Tuesday, October 6, 2020


I listened to, rather than watched (for the audio and video were ludicrously unsynced) a talk, rather than an interview, between critic Alex Ross and composer John Adams on Ross's new and epically-researched book Wagnerism, which is not about Wagner's music but about the cultural impact it's had, concentrating (Ross said) on the era 1885-1915.

Adams quoted a number of extreme praises of Wagner, mostly from that era, which passed beyond the ludicrous to the actively nauseating. But he and Ross also offered a possible explanation: the rarity in that era of encounters with Wagner's music. A full opera at the push of a button was impossible then; indeed, it was practically impossible to fit a regular orchestra, let alone a Wagnerian one, in front of an acoustic horn of the day, so no recordings existed.

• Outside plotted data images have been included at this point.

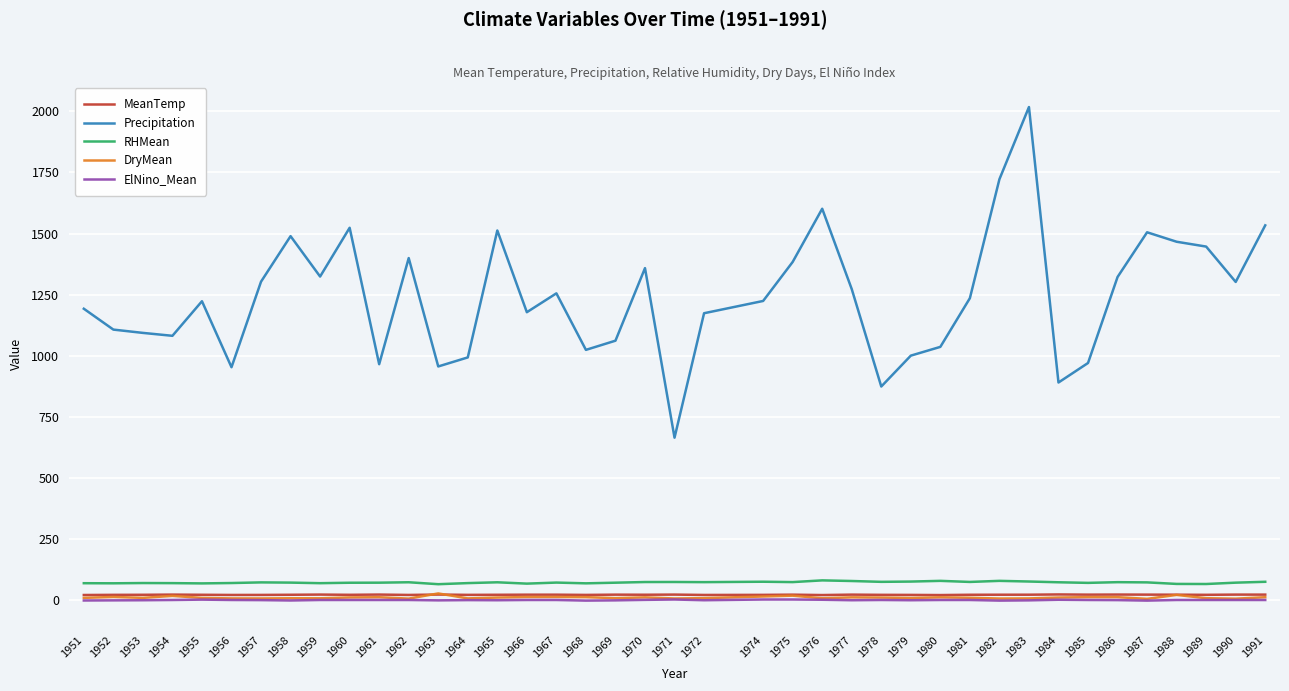

Where does the DryMean series first go above 9?

1952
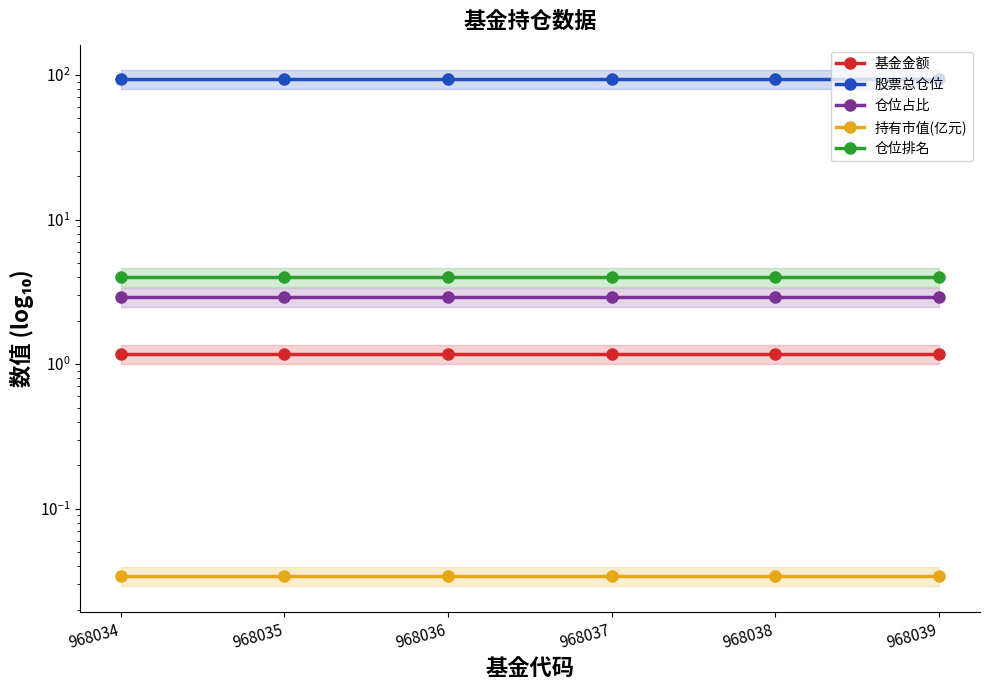

List the series in order of their peak value, lowest first.

持有市值(亿元), 基金金额, 仓位占比, 仓位排名, 股票总仓位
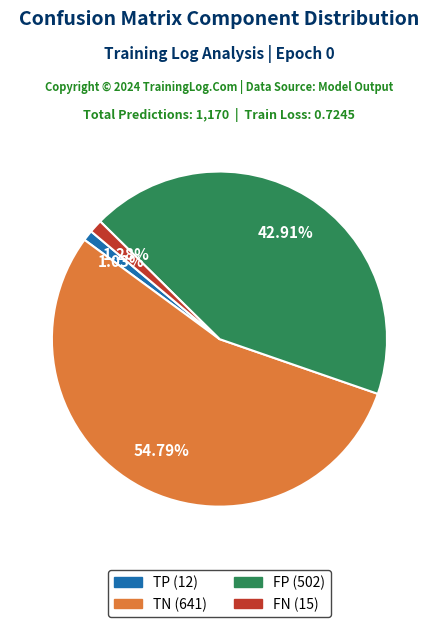

What is the total percentage of TN and TP?

55.8%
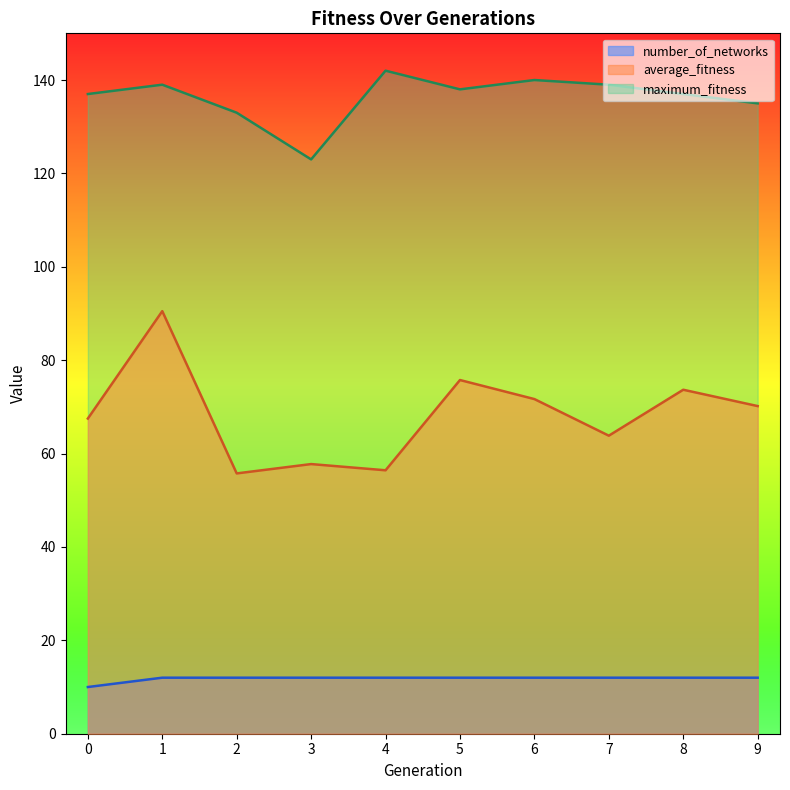

What is the value of the maximum_fitness point at the 8th from the left?

139.0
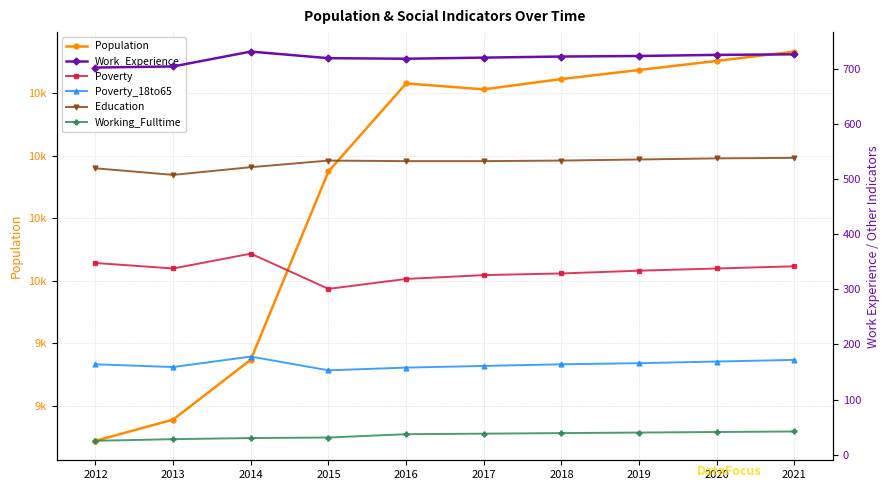

How many interior local valleys does the Poverty series have?

2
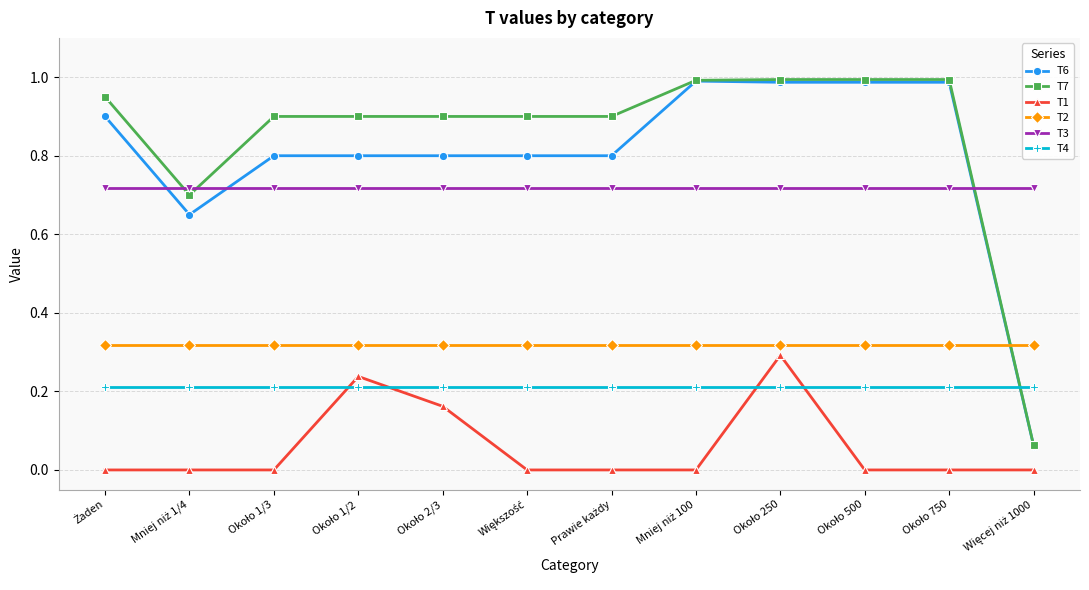

Which series has the largest range (max minus min)?

T7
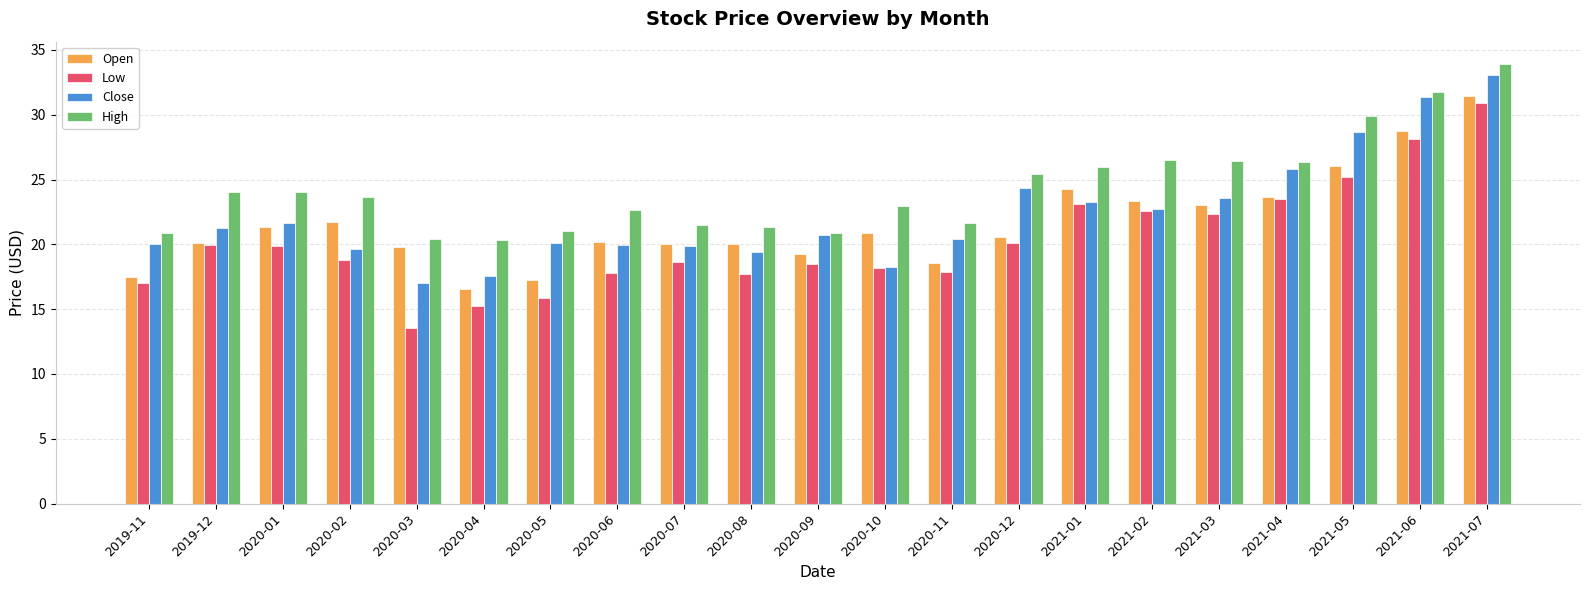

Which series has the largest range (max minus min)?

Low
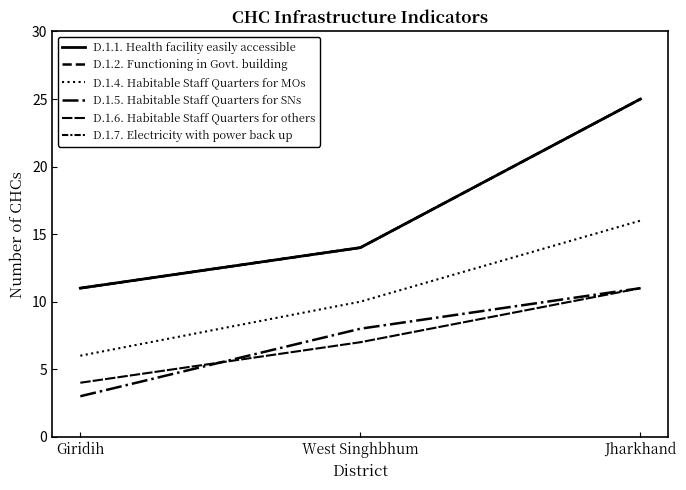

Rank the series by their maximum value, from highest to lowest.

D.1.1. Health facility easily accessible, D.1.2. Functioning in Govt. building, D.1.7. Electricity with power back up, D.1.4. Habitable Staff Quarters for MOs, D.1.5. Habitable Staff Quarters for SNs, D.1.6. Habitable Staff Quarters for others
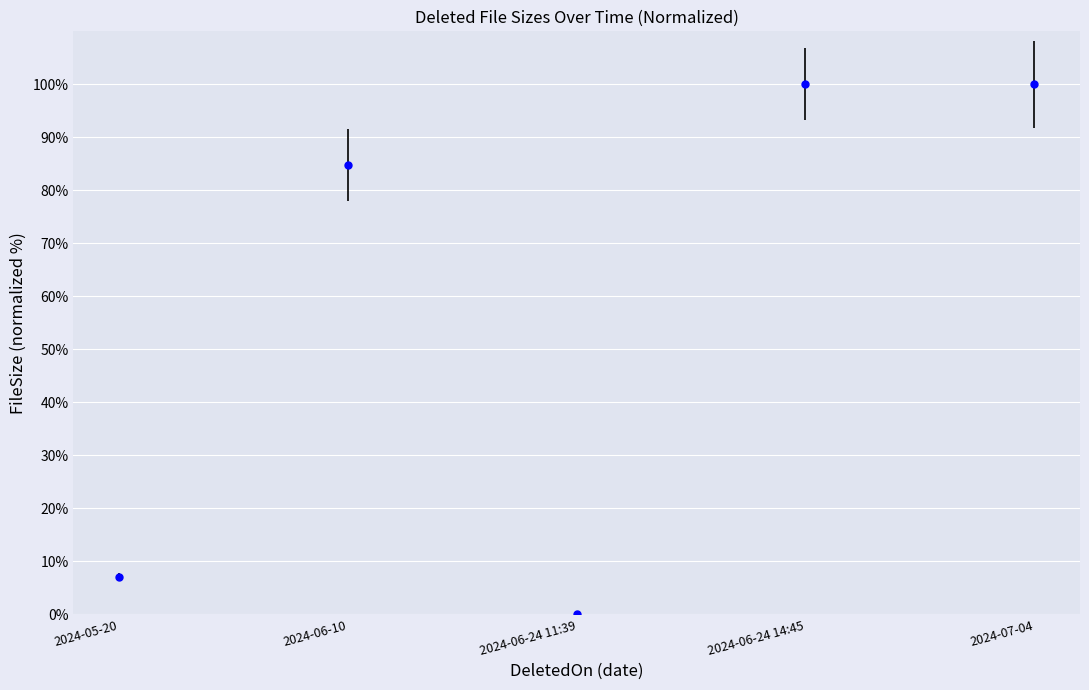

What is the difference between the maximum and minimum values?

100.0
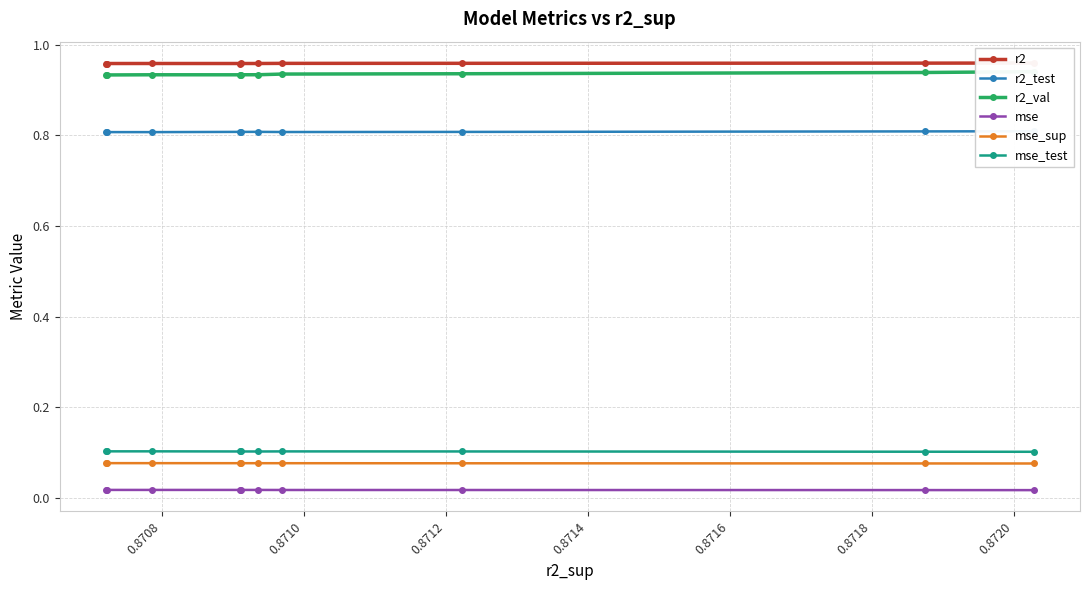

True or false: r2_val and mse_test cross at least once.

False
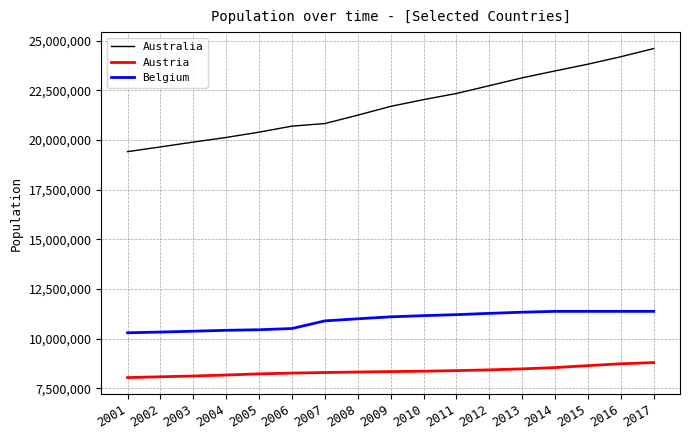

What value does the Belgium series have at 2003?

10376133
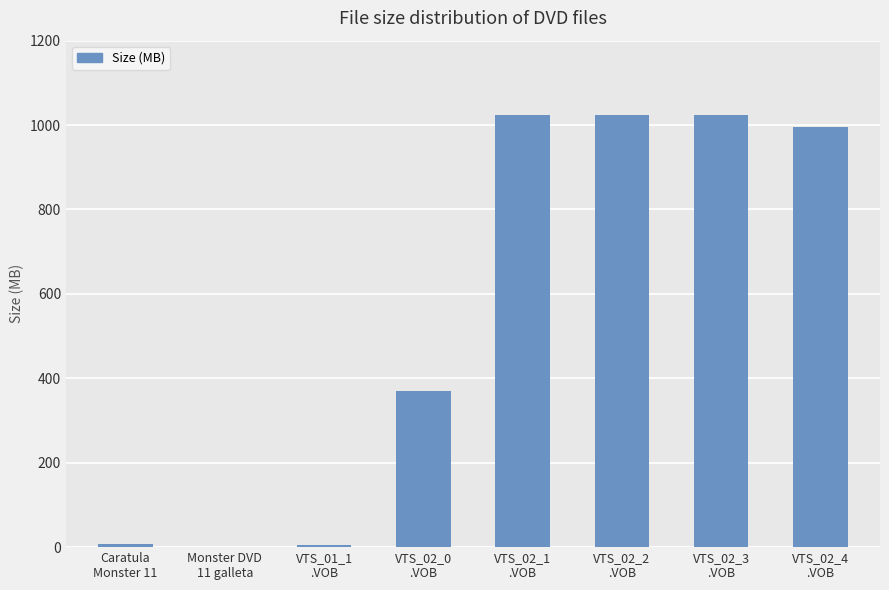

What is the maximum value shown in the chart?

1024.0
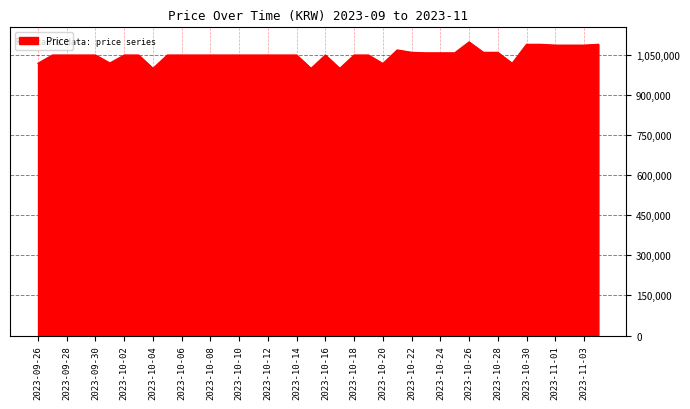

What is the maximum value shown in the chart?

1099000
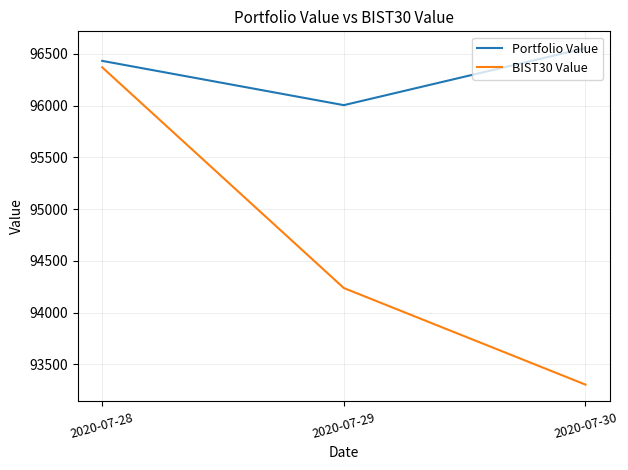

Which label corresponds to the smallest value in the chart?

2020-07-30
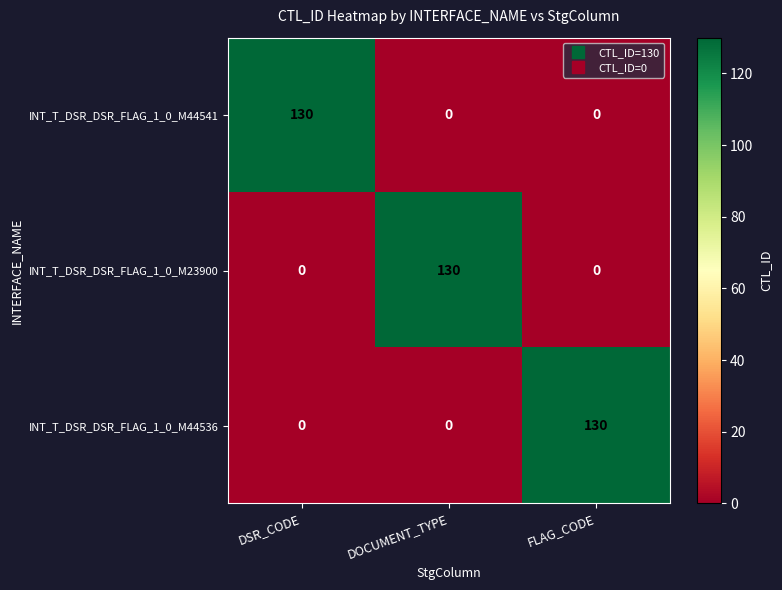

How many distinct data groups are displayed?

3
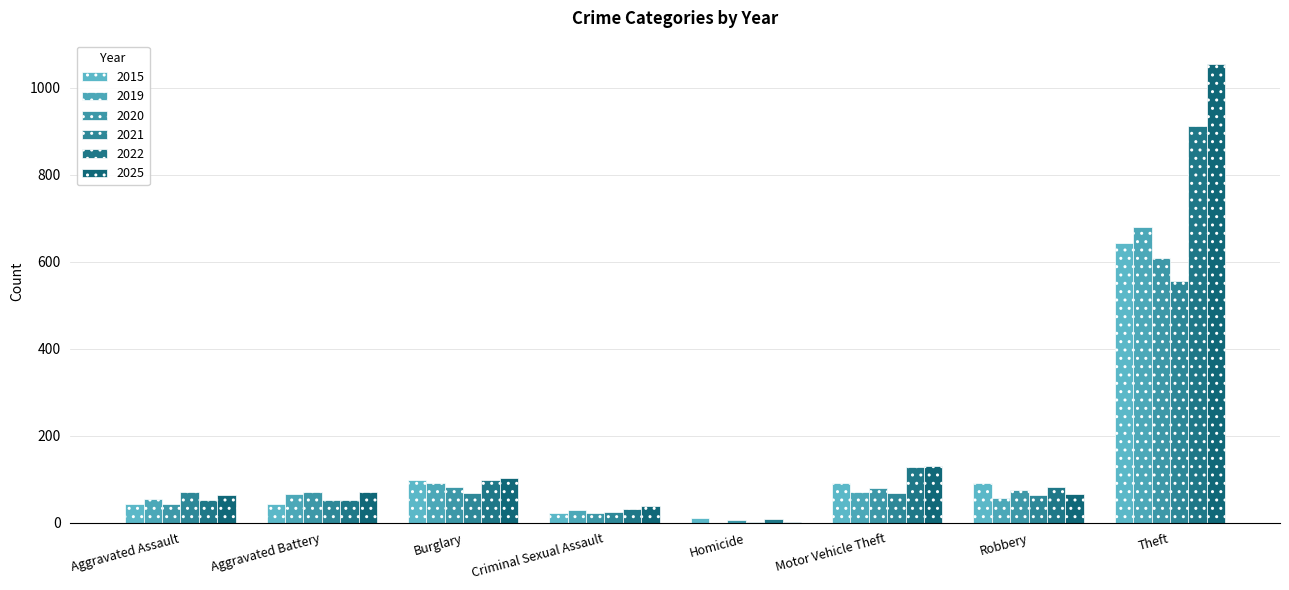

What is the difference between the 2019 values at Robbery and Criminal Sexual Assault?

27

Piano reductions weren't the same thing, not with Wagner, so you had to encounter it live or not at all. The rare chance to hear it could be transporting; ok, I can see that.

Adams cited an excerpt played from Hagen's music in Götterdämmerung as an example of Wagner's emotional depth; that it depicts malignancy in a way music had never done before. Other composers had written evil in music, but next to this, he said, Berlioz's Symphonie fantastique sounds comic. Objections from the Berliozians in the audience, I'm sure, and what about Weber? But yes, I can see the point; but to me it's outweighed by shallowness elsewhere in Wagner's conception. A stretch like this isn't integrated with its surrounding music; Wagner has no sense of symphonic development. One might say, this is opera and not a symphony; but if no, so much the worse for opera, and that's why I rarely get anything out of it.

Furthermore, the one other excerpt played was of Tristan and Isolde having manic emotional orgasms over saying "Good morning" to each other. Half overwrought, half marking time; that's Wagner.

Still, I intend to read the book. Even if Wagner isn't good, it's important.

I found it helpful in tolerating the pauses and slow exposition in the talk by running simultaneously another window, quietly with some other music playing. Not by Wagner.